PROBLEM TO SOLVE — Copy out the text of the records below word for word, with the same line breaks, and leave the pictures out of your answer.

********

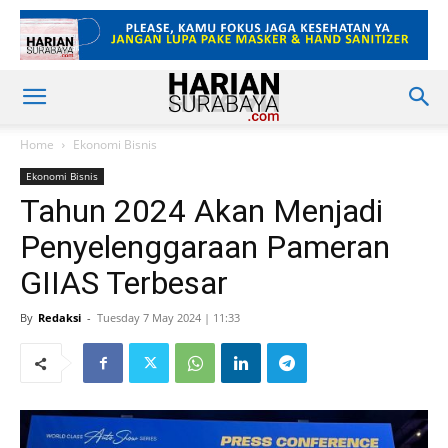
Home
Ekonomi Bisnis
Ekonomi Bisnis
Tahun 2024 Akan Menjadi
Penyelenggaraan Pameran
GIIAS Terbesar
By
Redaksi
-
Tuesday 7 May 2024 | 11:33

********

FINAL ANSWER —
Home
Ekonomi Bisnis
Ekonomi Bisnis
Tahun 2024 Akan Menjadi
Penyelenggaraan Pameran
GIIAS Terbesar
By
Redaksi
-
Tuesday 7 May 2024 | 11:33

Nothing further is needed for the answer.